[Document section start]

The discussion revolves around the relativistic behavior of a spring-mass oscillator on a train moving at relativistic speeds. Participants explore the implications of special relativity (SR) on the mass, period, and spring constant of the oscillator, questioning the validity of classical mechanics in this context.

Discussion Character

  • Debate/contested
  • Technical explanation
  • Conceptual clarification

Main Points Raised

  • Some participants assert that both the mass and the period of the oscillator appear to increase by a factor of γ to a stationary observer, leading to confusion regarding the relationship between mass and period.
  • There is a discussion about the relativistic force transformation rules and how they may affect the spring constant when changing frames.
  • One participant emphasizes that the period is proportional to the square root of the mass and inversely proportional to the square root of the spring constant, questioning how the spring constant transforms under relativistic conditions.
  • Some participants suggest that the formula for the period of a spring is non-relativistic and may not hold true in relativistic contexts.
  • Concerns are raised about the invariance of the spring constant and Hooke's law, with some participants suggesting that these may not be invariant under relativistic transformations.
  • One participant argues that the oscillations can be slow in the moving frame, implying that Hooke's law should apply accurately in that frame, but questions remain about reconciling this with observations from a stationary observer.

[Document section end]
[Data entries start]

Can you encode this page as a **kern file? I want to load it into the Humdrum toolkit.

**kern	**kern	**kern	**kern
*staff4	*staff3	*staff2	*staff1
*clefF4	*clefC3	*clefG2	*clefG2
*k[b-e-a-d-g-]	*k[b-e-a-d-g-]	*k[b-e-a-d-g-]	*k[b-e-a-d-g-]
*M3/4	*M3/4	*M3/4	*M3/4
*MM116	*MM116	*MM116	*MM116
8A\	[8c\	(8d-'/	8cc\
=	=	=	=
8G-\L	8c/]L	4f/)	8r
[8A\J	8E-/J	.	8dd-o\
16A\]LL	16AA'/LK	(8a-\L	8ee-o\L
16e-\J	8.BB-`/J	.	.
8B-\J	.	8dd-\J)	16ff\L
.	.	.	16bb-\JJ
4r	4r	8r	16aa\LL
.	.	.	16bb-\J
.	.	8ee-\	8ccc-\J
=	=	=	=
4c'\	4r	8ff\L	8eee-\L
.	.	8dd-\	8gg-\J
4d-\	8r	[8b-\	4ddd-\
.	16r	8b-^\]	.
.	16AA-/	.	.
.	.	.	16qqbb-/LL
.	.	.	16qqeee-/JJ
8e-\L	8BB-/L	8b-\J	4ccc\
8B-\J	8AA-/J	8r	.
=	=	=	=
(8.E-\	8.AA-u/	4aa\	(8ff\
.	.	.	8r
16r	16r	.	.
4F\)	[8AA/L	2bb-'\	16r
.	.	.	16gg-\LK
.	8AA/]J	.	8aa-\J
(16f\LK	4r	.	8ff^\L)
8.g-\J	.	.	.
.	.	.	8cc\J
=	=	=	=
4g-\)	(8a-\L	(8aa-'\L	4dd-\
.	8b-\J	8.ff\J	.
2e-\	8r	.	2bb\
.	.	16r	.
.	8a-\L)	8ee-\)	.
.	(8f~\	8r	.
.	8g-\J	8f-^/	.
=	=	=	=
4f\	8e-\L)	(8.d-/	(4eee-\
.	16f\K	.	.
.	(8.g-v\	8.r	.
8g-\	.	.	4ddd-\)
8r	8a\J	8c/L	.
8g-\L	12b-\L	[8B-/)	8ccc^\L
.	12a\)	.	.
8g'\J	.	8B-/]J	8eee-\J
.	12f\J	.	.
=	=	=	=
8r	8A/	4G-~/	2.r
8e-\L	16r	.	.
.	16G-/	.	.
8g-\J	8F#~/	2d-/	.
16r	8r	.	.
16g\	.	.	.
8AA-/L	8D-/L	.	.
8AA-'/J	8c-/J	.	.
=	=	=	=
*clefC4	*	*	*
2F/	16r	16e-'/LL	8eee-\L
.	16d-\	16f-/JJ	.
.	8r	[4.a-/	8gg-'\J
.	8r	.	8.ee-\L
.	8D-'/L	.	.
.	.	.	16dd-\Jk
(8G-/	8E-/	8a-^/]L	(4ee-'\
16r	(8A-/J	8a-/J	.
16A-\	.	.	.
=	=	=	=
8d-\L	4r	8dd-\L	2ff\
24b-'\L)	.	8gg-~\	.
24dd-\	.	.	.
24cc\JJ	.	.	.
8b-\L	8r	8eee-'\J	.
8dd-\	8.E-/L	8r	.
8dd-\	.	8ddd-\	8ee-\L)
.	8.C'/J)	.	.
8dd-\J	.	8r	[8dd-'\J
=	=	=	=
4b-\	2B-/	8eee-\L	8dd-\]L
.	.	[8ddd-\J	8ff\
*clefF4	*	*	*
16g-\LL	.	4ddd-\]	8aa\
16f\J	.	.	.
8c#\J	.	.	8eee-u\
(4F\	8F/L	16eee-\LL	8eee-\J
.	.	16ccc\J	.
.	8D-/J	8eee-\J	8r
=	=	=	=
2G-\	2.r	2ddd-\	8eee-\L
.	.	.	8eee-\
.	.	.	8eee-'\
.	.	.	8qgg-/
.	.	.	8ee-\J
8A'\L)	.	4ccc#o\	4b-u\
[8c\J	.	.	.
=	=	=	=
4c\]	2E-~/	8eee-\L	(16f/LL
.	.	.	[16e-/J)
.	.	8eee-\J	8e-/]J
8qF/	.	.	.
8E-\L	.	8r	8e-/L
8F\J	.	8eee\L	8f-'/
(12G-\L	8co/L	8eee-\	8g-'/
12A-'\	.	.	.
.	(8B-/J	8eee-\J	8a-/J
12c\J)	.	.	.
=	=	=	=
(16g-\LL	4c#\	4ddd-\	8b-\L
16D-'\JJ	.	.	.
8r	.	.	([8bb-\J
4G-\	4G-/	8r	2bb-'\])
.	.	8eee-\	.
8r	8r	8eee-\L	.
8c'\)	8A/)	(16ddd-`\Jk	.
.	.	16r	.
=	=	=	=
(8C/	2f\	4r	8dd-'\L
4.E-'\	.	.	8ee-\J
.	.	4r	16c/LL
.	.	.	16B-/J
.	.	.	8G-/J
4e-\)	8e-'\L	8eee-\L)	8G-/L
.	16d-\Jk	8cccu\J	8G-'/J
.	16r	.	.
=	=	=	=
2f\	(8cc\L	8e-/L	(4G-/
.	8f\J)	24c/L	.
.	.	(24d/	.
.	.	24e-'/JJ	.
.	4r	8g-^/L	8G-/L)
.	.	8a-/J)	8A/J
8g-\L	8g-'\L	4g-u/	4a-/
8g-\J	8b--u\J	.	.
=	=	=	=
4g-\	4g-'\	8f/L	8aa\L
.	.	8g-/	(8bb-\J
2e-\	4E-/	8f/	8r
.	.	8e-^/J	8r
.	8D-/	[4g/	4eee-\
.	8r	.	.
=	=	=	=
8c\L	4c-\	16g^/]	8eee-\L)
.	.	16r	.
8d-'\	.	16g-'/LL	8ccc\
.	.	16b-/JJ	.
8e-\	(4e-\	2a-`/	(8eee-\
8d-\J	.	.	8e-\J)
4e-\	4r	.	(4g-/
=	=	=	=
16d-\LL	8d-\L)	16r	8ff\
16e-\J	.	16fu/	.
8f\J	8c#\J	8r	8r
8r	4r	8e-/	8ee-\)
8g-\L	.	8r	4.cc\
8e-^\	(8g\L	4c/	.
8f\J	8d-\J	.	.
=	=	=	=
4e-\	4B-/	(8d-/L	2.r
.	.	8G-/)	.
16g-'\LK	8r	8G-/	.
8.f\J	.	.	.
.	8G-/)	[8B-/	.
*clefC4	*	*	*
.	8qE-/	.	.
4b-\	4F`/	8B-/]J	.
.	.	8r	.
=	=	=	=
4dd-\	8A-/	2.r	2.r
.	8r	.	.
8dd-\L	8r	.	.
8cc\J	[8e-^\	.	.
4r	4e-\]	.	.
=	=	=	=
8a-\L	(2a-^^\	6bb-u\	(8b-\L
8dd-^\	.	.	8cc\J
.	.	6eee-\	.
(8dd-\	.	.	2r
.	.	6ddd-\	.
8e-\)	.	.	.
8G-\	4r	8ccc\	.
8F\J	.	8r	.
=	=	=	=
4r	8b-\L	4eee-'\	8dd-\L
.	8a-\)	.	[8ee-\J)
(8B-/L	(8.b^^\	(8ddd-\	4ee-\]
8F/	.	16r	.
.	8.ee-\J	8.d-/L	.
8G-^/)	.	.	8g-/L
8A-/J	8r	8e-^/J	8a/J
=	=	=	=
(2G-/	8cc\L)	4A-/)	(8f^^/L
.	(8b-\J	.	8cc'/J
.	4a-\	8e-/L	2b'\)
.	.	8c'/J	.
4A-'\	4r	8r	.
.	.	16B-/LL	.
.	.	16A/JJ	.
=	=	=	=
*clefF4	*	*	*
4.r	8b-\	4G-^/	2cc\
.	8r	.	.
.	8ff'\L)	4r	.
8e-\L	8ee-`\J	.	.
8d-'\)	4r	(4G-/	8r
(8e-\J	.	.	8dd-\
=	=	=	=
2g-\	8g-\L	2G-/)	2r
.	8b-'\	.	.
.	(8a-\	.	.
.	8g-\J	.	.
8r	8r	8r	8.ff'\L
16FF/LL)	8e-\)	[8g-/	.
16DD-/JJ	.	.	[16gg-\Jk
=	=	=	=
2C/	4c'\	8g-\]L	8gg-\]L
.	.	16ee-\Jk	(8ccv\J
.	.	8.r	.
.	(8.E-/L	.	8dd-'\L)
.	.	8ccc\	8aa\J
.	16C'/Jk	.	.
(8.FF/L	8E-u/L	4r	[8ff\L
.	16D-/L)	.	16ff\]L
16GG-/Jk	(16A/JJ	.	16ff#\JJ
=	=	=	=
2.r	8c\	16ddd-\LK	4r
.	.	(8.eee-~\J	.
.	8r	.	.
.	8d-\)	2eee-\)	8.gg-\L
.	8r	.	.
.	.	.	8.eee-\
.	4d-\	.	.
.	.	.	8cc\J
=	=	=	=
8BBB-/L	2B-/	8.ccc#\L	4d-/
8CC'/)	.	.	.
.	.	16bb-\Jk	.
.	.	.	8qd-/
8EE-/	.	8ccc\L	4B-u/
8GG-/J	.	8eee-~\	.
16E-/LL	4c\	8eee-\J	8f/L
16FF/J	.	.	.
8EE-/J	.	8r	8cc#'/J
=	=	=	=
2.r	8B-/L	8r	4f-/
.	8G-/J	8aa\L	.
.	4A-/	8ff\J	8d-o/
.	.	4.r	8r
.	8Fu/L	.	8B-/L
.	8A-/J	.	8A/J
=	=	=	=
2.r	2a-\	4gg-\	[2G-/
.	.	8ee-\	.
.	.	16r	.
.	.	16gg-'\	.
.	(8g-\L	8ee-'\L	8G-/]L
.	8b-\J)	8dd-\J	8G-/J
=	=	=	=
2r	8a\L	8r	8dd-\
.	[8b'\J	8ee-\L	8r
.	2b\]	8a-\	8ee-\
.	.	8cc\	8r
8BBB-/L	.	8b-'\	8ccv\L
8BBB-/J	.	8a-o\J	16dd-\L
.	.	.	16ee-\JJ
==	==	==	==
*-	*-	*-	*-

[Data entries end]

*List of tasks:*
1/ In the discussion summary, shorten the paragraph that begins "The discussion revolves around" and keep its main facts.
2/ Answer these questions from the discussion summary:
(a) By what factor do some participants say the mass and period appear to increase to a stationary observer?
(b) To what is the period said to be inversely proportional?
(c) Which law is said possibly not to be invariant under relativistic transformations?

*Solutions for each task:*
1/ The discussion covers how a spring-mass oscillator on a train moving at relativistic speed behaves. Participants consider how special relativity affects the oscillator's mass, period, and spring constant, and whether classical mechanics still applies.

2/
(a) γ
(b) The square root of the spring constant
(c) Hooke's law